Anyway, we are left with two conclusions about the way humans communicate. One, we are shameless copycats willing to pilfer and borrow from any available treasury. Two, given a specific place and a date and space to think, many people share the same thoughts. Co-location, in this scenario, leads not to theft but natural empathy and a quick reach into the collective unconscious. Two seemingly starkly different views of the world and the humans that reside here:

1. Bench as scene of crime; humans as thieves.
2. Bench as bridge; humans as (un)willing empaths

These could lead to radically different judgments about the nature of womankind.

And yet. To steal another’s words to describe one’s own feelings is operational empathy: using words as a form of telepathy (or even psychokinesis). One is not standing alone in the world; there are others with the same feelings, the same thoughts, even the same expressions to summarize the complicated muddle of a moment in the life of a brain in a body on a bench.

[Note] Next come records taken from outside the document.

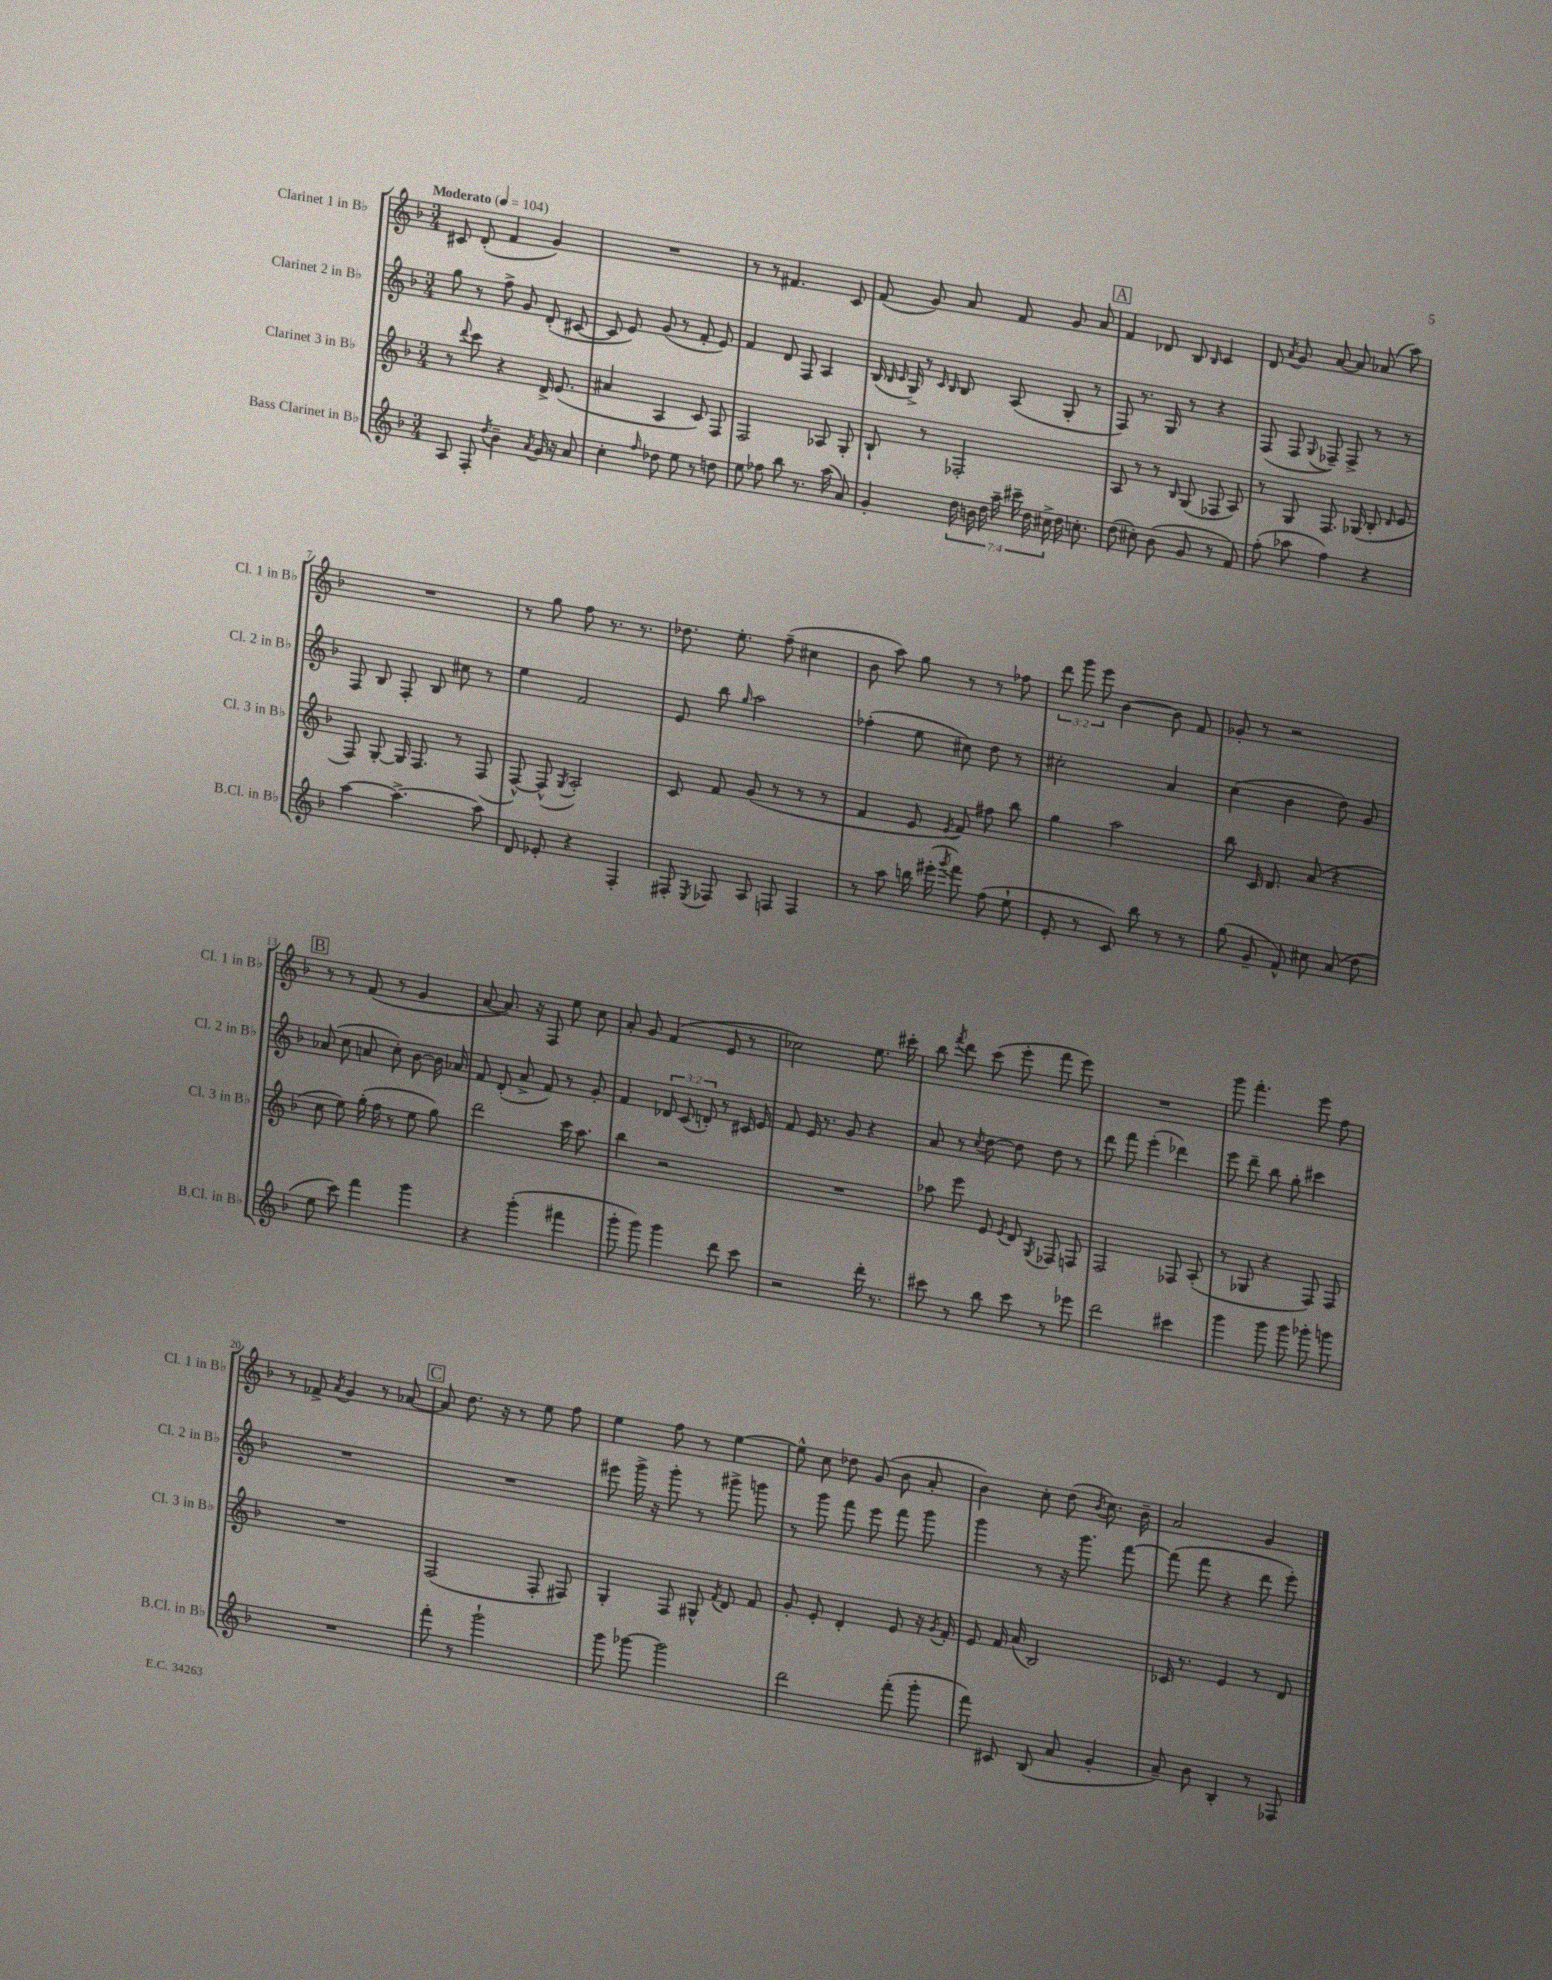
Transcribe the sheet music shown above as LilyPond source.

<<
\new StaffGroup <<
\new Staff = "s0" \with { instrumentName = "Clarinet 1 in Bb" shortInstrumentName = "Cl. 1 in Bb" } {
    \clef treble \key f \major \numericTimeSignature \time 3/4 \override Staff.TupletNumber.text = #tuplet-number::calc-fraction-text \tempo "Moderato" 4 = 104
    \autoBeamOff cis'8 d'8-.( f'4 g'4) |
    R2. |
    r8 r8 fis'4. c'8 |
    f'8( g'8) a'8 f'8 g'8 a'8 |
    \mark \markup { \box "A" } f'4 des'8 bes8 \grace { bes16 } c'4 |
    d'8 \acciaccatura { a'8 } g'8 a'8~ a'8 aes'8( a''8) |
    R2. |
    r8 g''8 f''8 r8. r8. |
    des''8. e''8.-. f''8--( cis''4 |
    bes'8 a''8) g''8 r8 r8 fes''8 |
    \tuplet 3/2 { d'''8 g'''8 e'''8 } bes'4~ bes'8 f'8 |
    ges'8-. r8 r2 |
    \mark \markup { \box "B" } r8 r8 f'8( r8 g'4 |
    a'8~ a'8.) r16 f8 e''8 c''8 |
    a'8-. g'8 f'4( e'8 r8 |
    ces''2) e''8. cis'''16-. |
    bes''8 \acciaccatura { f'''8 } d'''8 c'''8( e'''8-. f'''8 e'''8) |
    R2. |
    g'''8 f'''4.-. e'''8 f''8 |
    r8 fes'8-> \acciaccatura { a'8 } g'4 r8 aes'8~ |
    \mark \markup { \box "C" } aes'8 d''8. r16 r8 e''8 f''8 |
    e''4 f''8 r8 e''4~ |
    e''8-^ c''8 des''8 g'8( bes'8 a'8-. |
    bes'4) c''8-. d''8( \acciaccatura { bes'8 } c''8.) bes'16-- |
    a'2 g'4 \bar "|." |
}
\new Staff = "s1" \with { instrumentName = "Clarinet 2 in Bb" shortInstrumentName = "Cl. 2 in Bb" } {
    \clef treble \key f \major \numericTimeSignature \time 3/4 \override Staff.TupletNumber.text = #tuplet-number::calc-fraction-text
    \autoBeamOff g''8 r8 f''8-> g'8 d'8-.( cis'8~ |
    cis'8 e'8) g'8( r8 f'8-. e'8) |
    f'4 d'8 f8 a4 |
    bes16( \grace { bes16 c'16 } g16->) r8 \grace { c'16 bes16 } bes8 a8( g8-. r8 |
    \mark \markup { \box "A" } f8) r8. g16 r8 r4 |
    f8( f8 \appoggiatura { g8 } fes8--) fes8-> r8 r8 |
    f8 bes8 f8-. bes8 cis''8 r8 |
    e''4 f'2 |
    e'8 bes''8 \grace { g''16 } a''2 |
    fes''4-.( e''8 cis''8) d''8 r8 |
    cis''2-. a'4 |
    c''4( bes'4 d''8) g'8 |
    \mark \markup { \box "B" } aes'8( c''8 a'8 c''8-.) bes'8~ bes'16 aes'16 |
    f'8 d'8-.( a'8-> f'8) r8 g'8-. |
    f'4 \tuplet 3/2 { des'8 c'8( d'8-.) } r8 cis'16 e'16 |
    f'8 e'16 r8. g'8 r4 |
    a'8 r8 \acciaccatura { c''8 } d''8~ d''8 d''8 r8 |
    d'''8 f'''8 e'''4-.( des'''4) |
    e'''8 d'''8-- bes''8 g''8-. cis'''4 |
    R2. |
    \mark \markup { \box "C" } R2. |
    eis'''8 g'''16-> r16 g'''8-. r8 gis'''8-> g'''8 |
    r8 g'''8 f'''8 e'''8 f'''8 g'''8 |
    g'''4 r8 r16 g'''8. f'''8~ |
    f'''8( f'''8 r4 d'''8 e'''8-.) \bar "|." |
}
\new Staff = "s2" \with { instrumentName = "Clarinet 3 in Bb" shortInstrumentName = "Cl. 3 in Bb" } {
    \clef treble \key f \major \numericTimeSignature \time 3/4
    \autoBeamOff r8 \appoggiatura { d'''8 } c'''8 r4 d'16-> e'8.( |
    ais'4 a4 c'8) f8 |
    f2 aes8 g8-. |
    bes8-! r8 fes2-. |
    \mark \markup { \box "A" } a8 r8 r8 \grace { bes16 } g8( fes8 a8) |
    r8 g8 f8. ges16( bes8-. \grace { d'16 } e'8 |
    f8) g8~-. g16 f8. r8 f8( |
    f8~-^) f8-^( \acciaccatura { g8 } a2-.) |
    c'8 f'8 g'8( r8 r8 r8 |
    f'4 e'8 \acciaccatura { e'8 } f'8) fis''8 bes''8 |
    g''4 a''2 |
    bes''8 c'16 d'8. a'8( r4 |
    \mark \markup { \box "B" } c''8 e''8) g''16-.( f''16 r8 e''8 g''8) |
    d'''2 c'''16 a''8. |
    bes''4 r2 |
    R2. |
    aes''8 e'''8 e'8 \acciaccatura { e'8 } d'8 \acciaccatura { g8 } fes8 f8 |
    f2 fes8 a8-.( |
    r8 ges8 r4 f8) f8 |
    R2. |
    \mark \markup { \box "C" } f2( f8-. fis8) |
    g4-. f8 gis8-^ \acciaccatura { f'8 } d'8 f'8 |
    g'8-. e'8-. d'4-. e'8 r16 \acciaccatura { g'8 } f'16-. |
    e'8 f'16 a'16( bes2) |
    ces'16 r8. e'4 r8 d'8 \bar "|." |
}
\new Staff = "s3" \with { instrumentName = "Bass Clarinet in Bb" shortInstrumentName = "B.Cl. in Bb" } {
    \clef treble \key f \major \numericTimeSignature \time 3/4 \override Staff.TupletNumber.text = #tuplet-number::calc-fraction-text
    \autoBeamOff a8 f8-. \acciaccatura { d''8 } bes'4-- \acciaccatura { a'8 } g'16 r16 a'8 |
    c''4-. \grace { f''16 } des''8 e''8 r8 d''8 |
    e''8 fes''8 bes''8 r8. a''16( a'8) |
    g'4-. \tuplet 7/4 { d''16 b'16 d''16 a''16-- cis'''16-- d''16 cis''16-> } d''16 c''8.-. |
    \mark \markup { \box "A" } d''8( cis''8-.) bes'8( g'8 r8 f'8) |
    f''8-.( aes''8 f''4) r4 |
    a''4~ a''4.~-> a''8 |
    d'8 ees'8-. r4 f4-. |
    fis8-. \acciaccatura { e8 } fes8 a8 f8 f4 |
    r8 a''8 b''16 eis'''16-.( \acciaccatura { g'''8 } f'''8) f''8( e''8-! |
    e'8-. r8 c'8) bes''8 r8 r8 |
    g''8( g'8-- f'8-^) cis''8 a'8( d''8 |
    \mark \markup { \box "B" } e''8 c'''8) f'''4 g'''4 |
    r4 g'''4-.( fis'''4 |
    g'''8-. g'''8) g'''4 d'''8 c'''8 |
    r2 d'''16-. r8. |
    cis'''8 r8 bes''8 cis'''8 r8 ees'''8 |
    d'''2 cis'''4 |
    g'''4 g'''8 g'''8 ges'''8-. g'''8 |
    R2. |
    \mark \markup { \box "C" } f'''8-. r8 g'''2-! |
    g'''8 ges'''8~ ges'''2 |
    d'''2 f'''8-.( g'''8-. |
    f'''8) cis'8 bes8( a'8 g'4-. |
    a'8--) bes'8 bes4-. r8 fes8 \bar "|." |
}
>>
>>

A six word story following from the above: “Psychic by trade. Then it worked.”

1 comment:

Seth A. Woolson said...

You know, this is a great post. My friend, who I turned onto the site, and I just had a similar discussion yesterday. We were talking about how it was sad someone stole version 1.0 of the book, because the collective history of comments would undoubtedly have some, large or small, impact on future readers and note-makers. That the theft somehow robbed the collective influence of the project a little, while at the same time the theft itself was a comment (sad though it may be) on culture/society/the project. By stealing they left an important, if somewhat stunting, comment on the proejct. Anyway, glad you pegged this up and wrote it down...as your readers are having similar discussions (or at least two of them...and yes, those two are big dorks).